Tâches de l'exercice:
a – Dans le texte sur le projet de loi du Grenelle, reprenez tout ce qui va de « L’ambition du Grenelle » jusqu'à « consensuelles se dégagent. », en substituant « consultation » à « concertation ».
b – Prolongez le texte sur le projet de loi du Grenelle à partir de sa dernière phrase.

Texte à examiner:
______
L’ambition du Grenelle devrait également être de façonner une nouvelle manière de faire de la politique, par le dialogue renforcé entre la société civile et ses élus. Un processus de concertation élargie jusqu’alors insuffisamment utilisé en France a été mis en place. Depuis près de trois ans, nos organisations ont pris leurs responsabilités en participant activement à cette concertation et en acceptant les compromis nécessaires pour que des mesures consensuelles se dégagent.
Vous avez, avec le gouvernement, la responsabilité de faire le lien entre les résultats de ce processus et sa retranscription dans notre législation. Avoir promu la participation et le débat, sans ensuite en tenir compte, déboucherait sur un double danger : l’échec écologique bien sûr, mais aussi un risque politique profond, celui d*une perte de foi dans le dialogue et donc dans le système démocratique. C*est pourquoi nous vous appelons à respecter les points essentiels de ce projet de loi et à l*améliorer pour répondre aux enjeux. Nos organisations ont proposé des amendements en ce sens.
Si l’ensemble du texte est important, nous tenons à souligner les points suivants.
Certaines avancées sur l’énergie et le climat doivent être confirmées, notamment l’introduction de ces enjeux dans les politiques d’aménagement du territoire et d’urbanisme, l*adoption de plans climat énergie territoriaux par les collectivités de plus de 50 000 habitants ou l*obligation, pour les entreprises de plus de 500 salariés, de réaliser des bilans d*émissions de gaz à effet de serre.
Certaines dispositions sont, par contre, préoccupantes. Ainsi en est-il des restrictions abruptes imposées à l’énergie éolienne. S’il est légitime d’encadrer le développement des énergies renouvelables par des règles environnementales, soumettre l*énergie éolienne aux mêmes restrictions que des centrales thermiques n’est nullement justifié. Cela condamnerait le développement de la filière et donc l’atteinte de l’objectif de 23% d*énergies renouvelables dans la consommation finale d’énergie d*ici 2020.
______
Enregistrements fournis:

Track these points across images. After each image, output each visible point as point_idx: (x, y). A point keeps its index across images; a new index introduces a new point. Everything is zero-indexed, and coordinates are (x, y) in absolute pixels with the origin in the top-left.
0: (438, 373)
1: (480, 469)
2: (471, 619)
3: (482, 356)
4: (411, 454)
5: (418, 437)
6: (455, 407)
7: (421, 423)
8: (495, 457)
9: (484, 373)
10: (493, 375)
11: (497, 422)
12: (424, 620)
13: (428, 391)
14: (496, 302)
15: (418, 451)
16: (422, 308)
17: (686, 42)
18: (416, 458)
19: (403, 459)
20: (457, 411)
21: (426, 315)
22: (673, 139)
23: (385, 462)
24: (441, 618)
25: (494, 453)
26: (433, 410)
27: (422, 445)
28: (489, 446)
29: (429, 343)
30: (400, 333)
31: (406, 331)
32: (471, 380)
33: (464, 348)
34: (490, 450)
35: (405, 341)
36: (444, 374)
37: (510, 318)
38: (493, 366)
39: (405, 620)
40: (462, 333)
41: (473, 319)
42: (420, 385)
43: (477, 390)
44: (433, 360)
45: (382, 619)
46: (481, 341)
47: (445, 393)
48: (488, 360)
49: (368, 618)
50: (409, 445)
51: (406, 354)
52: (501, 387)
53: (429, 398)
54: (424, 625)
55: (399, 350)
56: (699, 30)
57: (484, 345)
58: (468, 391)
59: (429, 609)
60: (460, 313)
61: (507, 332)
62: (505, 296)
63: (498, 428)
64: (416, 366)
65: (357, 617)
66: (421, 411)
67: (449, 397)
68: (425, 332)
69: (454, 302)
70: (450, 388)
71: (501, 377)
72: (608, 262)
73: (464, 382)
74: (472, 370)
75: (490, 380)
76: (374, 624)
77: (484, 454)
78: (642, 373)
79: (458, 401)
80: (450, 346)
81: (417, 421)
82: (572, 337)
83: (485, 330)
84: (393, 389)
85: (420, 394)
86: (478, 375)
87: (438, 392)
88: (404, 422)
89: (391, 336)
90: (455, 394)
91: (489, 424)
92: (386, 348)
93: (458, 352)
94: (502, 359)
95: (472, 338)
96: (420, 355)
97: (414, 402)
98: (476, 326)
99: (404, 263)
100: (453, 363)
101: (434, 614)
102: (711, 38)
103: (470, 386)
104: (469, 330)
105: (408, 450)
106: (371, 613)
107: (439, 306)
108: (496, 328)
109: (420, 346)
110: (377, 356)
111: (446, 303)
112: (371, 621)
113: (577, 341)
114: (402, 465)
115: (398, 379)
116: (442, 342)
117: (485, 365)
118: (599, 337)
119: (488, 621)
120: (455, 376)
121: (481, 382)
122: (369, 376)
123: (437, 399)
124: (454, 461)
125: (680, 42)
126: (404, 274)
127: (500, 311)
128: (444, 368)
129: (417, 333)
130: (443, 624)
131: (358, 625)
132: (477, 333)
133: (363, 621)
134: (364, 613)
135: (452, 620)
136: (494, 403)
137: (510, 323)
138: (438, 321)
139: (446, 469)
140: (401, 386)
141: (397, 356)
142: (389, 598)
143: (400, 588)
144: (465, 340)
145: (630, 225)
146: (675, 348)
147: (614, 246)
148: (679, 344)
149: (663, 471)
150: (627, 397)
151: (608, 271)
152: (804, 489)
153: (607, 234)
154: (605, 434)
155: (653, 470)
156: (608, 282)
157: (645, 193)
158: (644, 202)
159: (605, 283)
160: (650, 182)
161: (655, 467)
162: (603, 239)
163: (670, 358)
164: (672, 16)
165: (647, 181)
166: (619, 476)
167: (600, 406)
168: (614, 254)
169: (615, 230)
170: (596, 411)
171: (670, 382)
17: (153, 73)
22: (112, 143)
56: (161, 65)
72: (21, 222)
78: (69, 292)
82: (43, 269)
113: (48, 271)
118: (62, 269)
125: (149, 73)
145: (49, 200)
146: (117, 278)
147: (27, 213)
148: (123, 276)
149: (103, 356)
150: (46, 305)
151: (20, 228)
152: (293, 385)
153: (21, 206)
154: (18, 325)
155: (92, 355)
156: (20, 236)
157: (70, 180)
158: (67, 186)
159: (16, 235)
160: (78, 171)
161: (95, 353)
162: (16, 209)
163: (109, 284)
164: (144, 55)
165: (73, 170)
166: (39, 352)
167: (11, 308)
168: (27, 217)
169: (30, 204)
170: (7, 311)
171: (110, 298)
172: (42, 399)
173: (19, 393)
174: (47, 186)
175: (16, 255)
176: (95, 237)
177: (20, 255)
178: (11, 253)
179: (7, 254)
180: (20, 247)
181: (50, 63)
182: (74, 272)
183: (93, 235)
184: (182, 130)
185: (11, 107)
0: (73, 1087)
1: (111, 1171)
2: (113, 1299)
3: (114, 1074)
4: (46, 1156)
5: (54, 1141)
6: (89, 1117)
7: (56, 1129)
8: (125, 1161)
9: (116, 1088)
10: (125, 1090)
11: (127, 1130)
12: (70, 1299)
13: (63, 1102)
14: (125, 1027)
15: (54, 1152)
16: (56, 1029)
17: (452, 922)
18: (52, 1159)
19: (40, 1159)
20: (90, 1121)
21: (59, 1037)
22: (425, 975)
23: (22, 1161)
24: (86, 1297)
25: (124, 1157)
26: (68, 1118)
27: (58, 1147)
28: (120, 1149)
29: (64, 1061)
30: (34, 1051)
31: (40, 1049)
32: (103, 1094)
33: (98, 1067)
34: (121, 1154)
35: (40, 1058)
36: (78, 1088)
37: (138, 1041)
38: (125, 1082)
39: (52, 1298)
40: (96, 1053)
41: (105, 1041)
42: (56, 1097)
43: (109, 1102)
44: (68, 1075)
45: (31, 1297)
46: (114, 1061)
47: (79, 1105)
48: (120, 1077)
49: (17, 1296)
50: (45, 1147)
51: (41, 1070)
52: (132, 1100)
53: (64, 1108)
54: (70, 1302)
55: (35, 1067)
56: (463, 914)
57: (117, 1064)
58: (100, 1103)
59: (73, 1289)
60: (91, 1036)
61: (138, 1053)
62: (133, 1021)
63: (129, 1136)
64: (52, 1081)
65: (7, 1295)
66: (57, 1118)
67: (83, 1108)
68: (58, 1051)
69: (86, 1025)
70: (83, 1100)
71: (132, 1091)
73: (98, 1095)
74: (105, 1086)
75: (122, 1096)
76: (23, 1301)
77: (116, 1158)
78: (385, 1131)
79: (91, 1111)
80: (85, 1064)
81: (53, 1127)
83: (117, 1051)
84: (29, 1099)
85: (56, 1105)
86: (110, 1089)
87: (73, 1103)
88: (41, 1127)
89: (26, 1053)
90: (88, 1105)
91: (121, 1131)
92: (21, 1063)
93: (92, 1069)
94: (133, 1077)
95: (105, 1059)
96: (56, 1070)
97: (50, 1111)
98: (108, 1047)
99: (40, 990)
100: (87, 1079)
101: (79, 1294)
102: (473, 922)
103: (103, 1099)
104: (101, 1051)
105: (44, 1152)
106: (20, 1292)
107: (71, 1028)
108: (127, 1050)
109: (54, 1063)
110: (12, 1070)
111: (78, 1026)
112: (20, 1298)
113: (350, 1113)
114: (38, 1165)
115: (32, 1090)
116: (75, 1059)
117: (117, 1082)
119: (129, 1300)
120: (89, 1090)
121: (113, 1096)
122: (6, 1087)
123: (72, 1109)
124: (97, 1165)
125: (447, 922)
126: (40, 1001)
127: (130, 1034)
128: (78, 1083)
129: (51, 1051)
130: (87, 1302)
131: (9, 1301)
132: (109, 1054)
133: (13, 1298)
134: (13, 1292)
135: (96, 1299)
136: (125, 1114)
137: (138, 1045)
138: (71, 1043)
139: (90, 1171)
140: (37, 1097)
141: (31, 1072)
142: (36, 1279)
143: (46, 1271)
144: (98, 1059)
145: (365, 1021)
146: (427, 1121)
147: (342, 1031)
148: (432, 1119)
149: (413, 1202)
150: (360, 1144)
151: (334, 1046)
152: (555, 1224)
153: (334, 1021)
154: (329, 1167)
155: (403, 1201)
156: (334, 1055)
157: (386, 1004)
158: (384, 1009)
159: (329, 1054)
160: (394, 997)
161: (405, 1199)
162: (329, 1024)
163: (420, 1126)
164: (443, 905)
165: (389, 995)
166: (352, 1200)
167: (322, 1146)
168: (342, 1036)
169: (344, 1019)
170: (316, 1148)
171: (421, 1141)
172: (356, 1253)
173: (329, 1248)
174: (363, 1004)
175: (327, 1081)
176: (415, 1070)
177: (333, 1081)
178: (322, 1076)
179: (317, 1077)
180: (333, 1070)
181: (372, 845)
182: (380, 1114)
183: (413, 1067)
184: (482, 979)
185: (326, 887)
______
Réponses par tâche:
a –
L’ambition du Grenelle devrait également être de façonner une nouvelle manière de faire de la politique, par le dialogue renforcé entre la société civile et ses élus. Un processus de consultation élargie jusqu’alors insuffisamment utilisé en France a été mis en place. Depuis près de trois ans, nos organisations ont pris leurs responsabilités en participant activement à cette consultation et en acceptant les compromis nécessaires pour que des mesures consensuelles se dégagent.

b –
Concernant la biodiversité, la création de la trame verte et bleue (TVB) et sa traduction dans l’aménagement du territoire constituent de réelles avancées du projet de loi. L’introduction de l’objectif de « préservation et de remise en état des continuités écologiques » dans le droit de l’urbanisme est, en cela, une disposition importante à conserver. Par ailleurs, pour que la TVB soit efficace, il est nécessaire de maintenir la compatibilité des grandes infrastructures de l’Etat avec les schémas régionaux de cohérence écologique qui la définissent au niveau régional. La TVB est une opportunité de prendre en compte la biodiversité de nos territoires, au niveau le plus pertinent. Ne la manquons pas !
En matière agricole, le projet de loi Grenelle 2 prévoit l’encadrement des activités de vente et de conseil de pesticides, afin de respecter l’objectif de réduire leur usage de 50% d’ici 2018. Cependant, d*autres dispositions rendent aujourd’hui beaucoup plus difficile le retrait de pesticides autorisés au niveau européen, puisqu’il serait subordonné à un avis de l’Agence française de sécurité sanitaire des aliments accompagné d’une étude d’impact socio-économique.
Nombre d’autres sujets peuvent être améliorés. Il s’agit notamment de renforcer la responsabilité des entreprises en imposant la transparence sur leurs impacts sociaux et environnementaux, et en renforçant la responsabilité des sociétés mères vis-à-vis de leur filiales. Enfin, il est nécessaire de préciser dans quels délais l’affichage environnemental des produits sera généralisé après l’expérimentation prévue dans la loi.
Trois ans se sont écoulés depuis le lancement du Grenelle. Nous nous inquiétons aujourd’hui des contradictions entre de nombreuses politiques (Grand emprunt, plan de relance) et les objectifs affichés en octobre 2007. Au-delà de cette loi, il est nécessaire de faire progresser la gestion transversale des politiques publiques, de doter notre pays d’une véritable stratégie de long terme afin de répondre aux défis de ce siècle. Au-delà du Grenelle, qui ne peut être une fin en soi, nous vous appelons à manifester lors de l’examen de chaque loi votre engagement pour que la France amorce enfin sa transition écologique.
Veuillez agréer, Mesdames, Messieurs les députés, l’expression de nos respectueuses salutations.
Christophe Aubel
Directeur de la Ligue Roc
Allain Bougrain-Dubourg
Président de la LPO (Ligue pour la Protection des Oiseaux)
Bruno Genty
Président de France Nature Environnement
Gilles Lara
Président du CLER (Comité de Liaison des Energies Renouvelables)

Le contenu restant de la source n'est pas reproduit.